Notice the string "…INSTANCE_NAME…" in the listener log entry for RAC1 / 2.  According to MOS document 263599.1, when this is present it represents a redirected connection, which is true in the test case above.  Simple enough, except that this string DOESN'T occur in any of listener log entries in question.  Further down in the same MOS document, there's a short blurb about thin jdbc connections and that if these connections are redirected, there won't be any mention of this in the listener log, as in the string INSTANCE_NAME won't be present.
This matches my case, as all application servers involved are connecting via thin jdbc.  MOS document 263599.1 also points out that "lsnrctl services" can also point out connect redirects.  Checking RAC4 I see the following:

Service "inst1and2" has 2 instance(s).
  Instance "inst1", status READY, has 1 handler(s) for this service...
      "DEDICATED" established:658909 refused:0 state:ready
  Instance "inst2", status READY, has 1 handler(s) for this service...
      "DEDICATED" established:737610 refused:0 state:ready

For Service "inst1and2" on RAC4, 659,909 connections have been redirected to "inst1" and 737,610 connections have been redirected to "inst2", all since the listener was last restarted.

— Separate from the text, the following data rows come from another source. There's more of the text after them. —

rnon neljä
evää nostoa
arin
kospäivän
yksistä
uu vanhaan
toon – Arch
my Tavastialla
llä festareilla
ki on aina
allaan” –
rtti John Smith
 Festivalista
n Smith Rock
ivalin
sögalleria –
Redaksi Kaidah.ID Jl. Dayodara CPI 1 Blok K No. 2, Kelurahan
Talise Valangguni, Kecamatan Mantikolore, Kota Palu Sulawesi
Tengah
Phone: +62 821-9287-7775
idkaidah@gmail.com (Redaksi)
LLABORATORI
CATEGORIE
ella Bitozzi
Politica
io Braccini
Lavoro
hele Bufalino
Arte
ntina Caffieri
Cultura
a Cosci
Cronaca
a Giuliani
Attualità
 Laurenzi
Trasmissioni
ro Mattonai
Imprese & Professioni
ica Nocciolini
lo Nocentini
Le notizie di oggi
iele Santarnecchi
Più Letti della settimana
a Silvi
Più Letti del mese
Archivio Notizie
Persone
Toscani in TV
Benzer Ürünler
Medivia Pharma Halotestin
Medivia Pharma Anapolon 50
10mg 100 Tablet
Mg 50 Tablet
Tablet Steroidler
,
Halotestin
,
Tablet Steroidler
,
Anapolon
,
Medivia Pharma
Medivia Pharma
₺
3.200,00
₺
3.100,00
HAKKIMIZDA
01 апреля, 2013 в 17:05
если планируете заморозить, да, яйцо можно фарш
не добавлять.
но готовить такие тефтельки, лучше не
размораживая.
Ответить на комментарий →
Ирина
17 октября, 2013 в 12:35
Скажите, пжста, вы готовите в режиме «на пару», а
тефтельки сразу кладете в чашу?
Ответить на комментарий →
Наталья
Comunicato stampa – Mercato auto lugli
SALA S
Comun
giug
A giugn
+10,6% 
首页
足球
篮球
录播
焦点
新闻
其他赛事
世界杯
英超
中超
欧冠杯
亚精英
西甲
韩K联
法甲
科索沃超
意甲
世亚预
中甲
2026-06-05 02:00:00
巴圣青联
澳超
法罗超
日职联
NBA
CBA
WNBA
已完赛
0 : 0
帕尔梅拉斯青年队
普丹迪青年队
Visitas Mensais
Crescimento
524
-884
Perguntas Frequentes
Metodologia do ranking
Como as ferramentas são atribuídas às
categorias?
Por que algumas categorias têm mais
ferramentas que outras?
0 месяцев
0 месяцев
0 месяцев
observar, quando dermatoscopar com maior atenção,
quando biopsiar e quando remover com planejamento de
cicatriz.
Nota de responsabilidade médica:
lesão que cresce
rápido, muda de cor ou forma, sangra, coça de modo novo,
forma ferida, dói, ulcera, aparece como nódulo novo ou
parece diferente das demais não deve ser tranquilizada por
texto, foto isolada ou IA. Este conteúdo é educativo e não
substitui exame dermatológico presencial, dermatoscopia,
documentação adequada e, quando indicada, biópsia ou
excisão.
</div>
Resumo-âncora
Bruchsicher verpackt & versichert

Although all of this helps account for any connection count discrepancies between the listener log and database statistic "logons cumulative", I'm left with having to check "lsnrctl services" and connect strings from application servers to help tie it all together.  It'd sure be a lot easier, at least to me, for Oracle to have included a message like "redirect" within the listener log entry to point out what happened.

SQL Code

The following is an example of a query I used to analyze listener log data via an external table.  I'm including this as I found a few cases where the data didn't line up as expected and I had to use a bit that knowledge to handle most of those cases.
SELECT min_log_date, max_log_date,
       CASE WHEN parse_listener_log_line_fnc(connect_string, 'HOST') IS NOT NULL AND
                 parse_listener_log_line_fnc(connect_string, 'HOST') NOT IN ('__jdbc__')

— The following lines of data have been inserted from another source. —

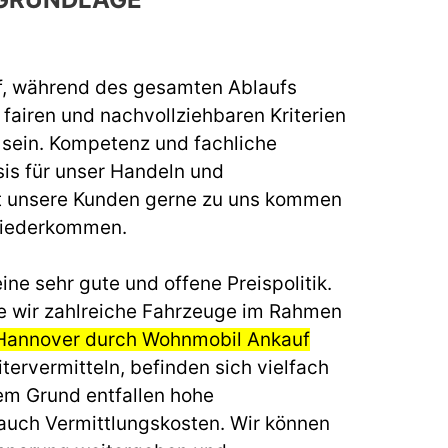
f, während des gesamten Ablaufs
fairen und nachvollziehbaren Kriterien
u sein. Kompetenz und fachliche
sis für unser Handeln und
t unsere Kunden gerne zu uns kommen
wiederkommen.
ine sehr gute und offene Preispolitik.
e wir zahlreiche Fahrzeuge im Rahmen
 Hannover durch Wohnmobil Ankauf
tervermitteln, befinden sich vielfach
em Grund entfallen hohe
auch Vermittlungskosten. Wir können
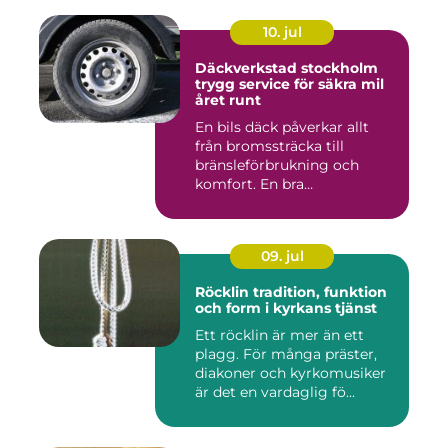
10. jul
Däckverkstad stockholm
trygg service för säkra mil
året runt
En bils däck påverkar allt
från bromssträcka till
bränsleförbrukning och
komfort. En bra
Däckverksta...
09. jul
Röcklin tradition, funktion
och form i kyrkans tjänst
Ett röcklin är mer än ett
plagg. För många präster,
diakoner och kyrkomusiker
är det en vardaglig fö...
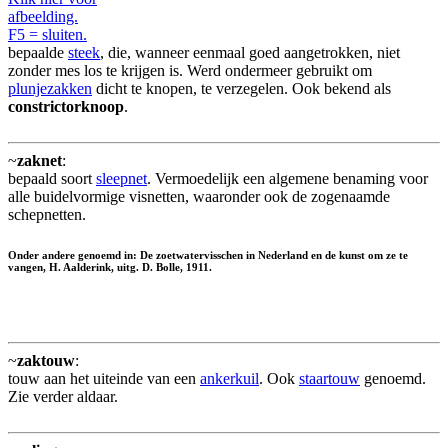
afbeelding.
F5 = sluiten.
bepaalde
steek
, die, wanneer eenmaal goed aangetrokken, niet
zonder mes los te krijgen is. Werd ondermeer gebruikt om
plunjezakken
dicht te knopen, te verzegelen. Ook bekend als
constrictorknoop
.
~
zaknet
:
bepaald soort
sleepnet
. Vermoedelijk een algemene benaming voor
alle buidelvormige visnetten, waaronder ook de zogenaamde
schepnetten.
Onder andere genoemd in: De zoetwatervisschen in Nederland en de kunst om ze te
vangen, H. Aalderink, uitg. D. Bolle, 1911.
~
zaktouw
:
touw aan het uiteinde van een
ankerkuil
. Ook
staartouw
genoemd.
Zie verder aldaar.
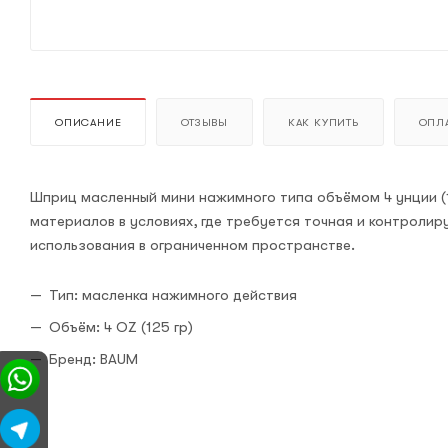
ОПИСАНИЕ
ОТЗЫВЫ
КАК КУПИТЬ
ОПЛА
Шприц масленный мини нажимного типа объёмом 4 унции (
материалов в условиях, где требуется точная и контроли
использования в ограниченном пространстве.
Тип: масленка нажимного действия
Объём: 4 OZ (125 гр)
Бренд: BAUM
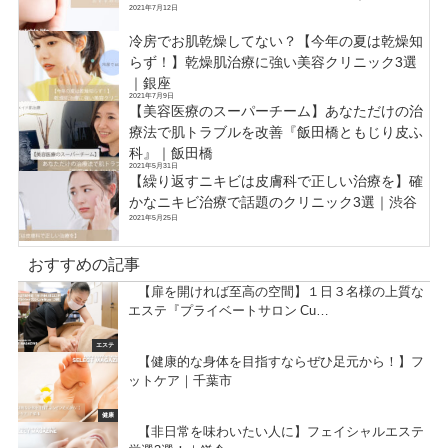
2021年7月12日
冷房でお肌乾燥してない？【今年の夏は乾燥知
らず！】乾燥肌治療に強い美容クリニック3選
｜銀座
2021年7月9日
【美容医療のスーパーチーム】あなただけの治
療法で肌トラブルを改善『飯田橋ともじり皮ふ
科』｜飯田橋
2021年5月31日
【繰り返すニキビは皮膚科で正しい治療を】確
かなニキビ治療で話題のクリニック3選｜渋谷
2021年5月25日
おすすめの記事
【扉を開ければ至高の空間】１日３名様の上質な
エステ『プライベートサロン Cu…
エステ
【健康的な身体を目指すならぜひ足元から！】フ
ットケア｜千葉市
健康
【非日常を味わいたい人に】フェイシャルエステ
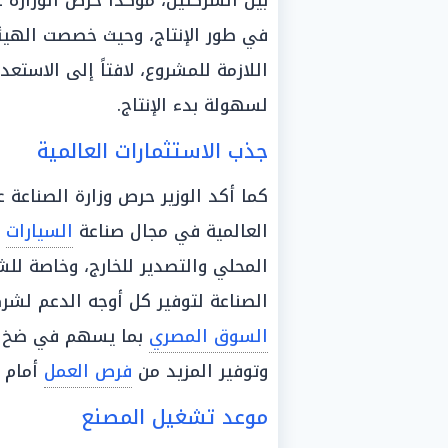
بين الشركتين، مؤكداً حرص الوزارة
في طور الإنتاج، وحيث خصصت الهيئة 
اللازمة للمشروع، لافتاً إلى الاستعد
لسهولة بدء الإنتاج.
جذب الاستثمارات العالمية
كما أكد الوزير حرص وزارة الصناعة
العالمية في مجال صناعة
السيارات
و
المحلي والتصدير للخارج، وخاصة للش
الصناعة لتوفير كل أوجه الدعم لشر
السوق المصري
بما يسهم في ضخ
وتوفير المزيد من
فرص العمل
أمام ا
موعد تشغيل المصنع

               THEN parse_listener_log_line_fnc(connect_string, 'HOST')
            ELSE REGEXP_REPLACE(REGEXP_REPLACE(protocol_info,
                                '(^.*HOST=)([0-9]+.[0-9]+.[0-9]+.[0-9]+).*\$', '\2'),
                                '(^.*HOST=)(lnx|racvip){1}([0-9]*\$', '\2\3')
       END source_machine
     , NVL(parse_listener_log_line_fnc(connect_string, 'PROGRAM'),
           parse_listener_log_line_fnc(connect_string, 'HOST'))

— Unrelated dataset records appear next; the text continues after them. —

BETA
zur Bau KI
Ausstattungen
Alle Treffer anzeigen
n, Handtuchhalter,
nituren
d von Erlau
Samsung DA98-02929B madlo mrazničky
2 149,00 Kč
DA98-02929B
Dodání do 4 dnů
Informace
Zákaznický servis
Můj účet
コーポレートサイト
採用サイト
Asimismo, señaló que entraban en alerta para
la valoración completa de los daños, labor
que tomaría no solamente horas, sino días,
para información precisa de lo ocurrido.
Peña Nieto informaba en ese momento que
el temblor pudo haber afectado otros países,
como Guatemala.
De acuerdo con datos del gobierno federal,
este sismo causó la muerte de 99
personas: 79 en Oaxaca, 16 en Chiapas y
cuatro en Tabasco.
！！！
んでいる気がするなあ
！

     , CASE WHEN connect_string IN ('ping', 'service_update', 'status') THEN connect_string
            WHEN protocol_info IN ('services', 'status') THEN protocol_info
            ELSE action
       END operation
     , NVL(service_name, protocol_info) service, return_code, COUNT(*)
  FROM listener_log_tb
     , (SELECT MIN(log_date) min_log_date, MAX(log_date) max_log_date
          FROM listener_log_tb)
 GROUP BY min_log_date, max_log_date
        , CASE WHEN parse_listener_log_line_fnc(connect_string, 'HOST') IS NOT NULL AND
                    parse_listener_log_line_fnc(connect_string, 'HOST') NOT IN ('__jdbc__')
                  THEN parse_listener_log_line_fnc(connect_string, 'HOST')
               ELSE REGEXP_REPLACE(REGEXP_REPLACE(protocol_info,
                                   '(^.*HOST=)([0-9]+.[0-9]+.[0-9]+.[0-9]+).*\$', '\2'),
                                   '(^.*HOST=)(lnx|racvip){1}([0-9]*\$', '\2\3')
        , NVL(parse_listener_log_line_fnc(connect_string, 'PROGRAM'),
              parse_listener_log_line_fnc(connect_string, 'HOST'))
        , CASE WHEN connect_string IN ('ping', 'service_update', 'status') THEN connect_string
               WHEN protocol_info IN ('services', 'status') THEN protocol_info
               ELSE action
        , NVL(service_name, protocol_info), return_code;